**TEXTE FOURNI**
++++++++

Lecture : "le mensonge est une preuve d'intelligence" , Boris Cyrulnik
Publié le 12 Janvier 2013
Dexter
“Le mensonge est une preuve d’intelligence”
L'entretien
La culpabilité, la honte et, surtout, la peur sont souvent des mobiles du mensonge, mais existe-t-il pour autant, dans certaines circonstances, un droit de mentir ou, plus encore, un devoir de mentir ?
Boris Cyrulnik : D’emblée, vous me posez la question qui me plaît ! Oui, bien sûr, il existe un devoir de mensonge, puisque c’est une preuve d’empathie. Le mensonge est certainement « la » virtuosité intellectuelle humaine. Mentir, c’est savoir qu’avec un mot, un scénario, une mimique, un sourire, une posture, je vais pouvoir modifier les représentations de l’autre et entrer dans son monde intime. C’est une performance intellectuelle extrême qui exige que moi, menteur, je puisse me représenter les représentations de l’autre. Pour cela, il faut non seulement que je sois très intelligent, mais surtout que je sois respectueux de l’autre. Les pervers, les psychotiques ne mentent pas parce qu’ils se moquent des autres. Le pervers dit ce qu’il pense et, si c’est blessant, tant pis, aucune importance ; quant au psychotique, de toutes les façons, pour lui, l’autre n’existant pas, il dit ce qu’il pense sans se poser de question. En résumé, chez le psychotique, il n’y a pas du tout de représentations de l’autre et chez le pervers, il n’y a pas de respect des représentations de l’autre. Et mentir, c’est respecter l’autre. […] D’autre part, vous avez employé le mot « honte ». Il est vrai que très souvent le mobile du mensonge est la protection. Si ma vie est en jeu, il suffit que je me taise pour la protéger […] J’ai donc également un droit de mensonge pour me protéger (c’est de la légitime défense). en manipulant les représentations de l’autre afin de les rendre conformes à mon désir.

++++++++

**PROBLÈME POSÉ A**
D'après Boris Cyrulnik dans le texte fourni, quel est très souvent le mobile du mensonge ?
**PROBLÈME POSÉ B**
Dans le texte fourni, Boris Cyrulnik cite plusieurs moyens qui permettent au menteur de modifier les représentations de l'autre. Donnez-les tous.
Le matériel n'est pas utile pour répondre.

**DONNÉES RECUEILLIES**

++++++++

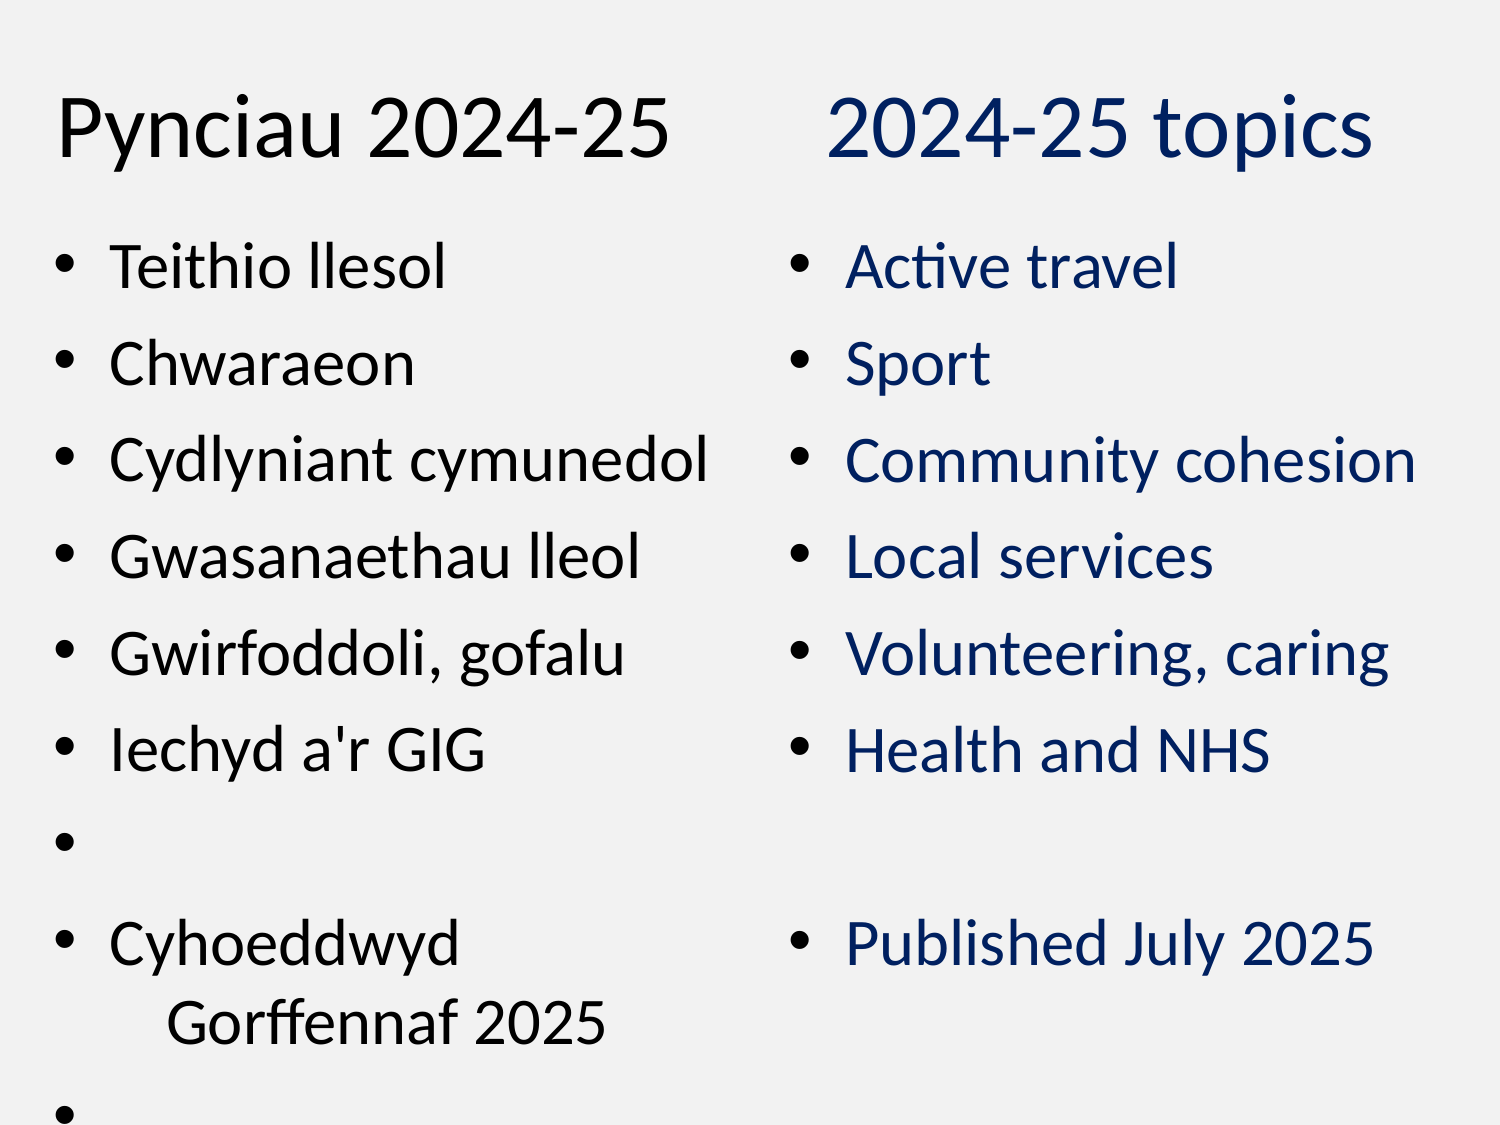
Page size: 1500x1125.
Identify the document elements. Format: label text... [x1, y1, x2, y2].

++++++++

**RÉPONSE ÉCRITE A**
La protection.

**RÉPONSE ÉCRITE B**
Un mot, un scénario, une mimique, un sourire, une posture.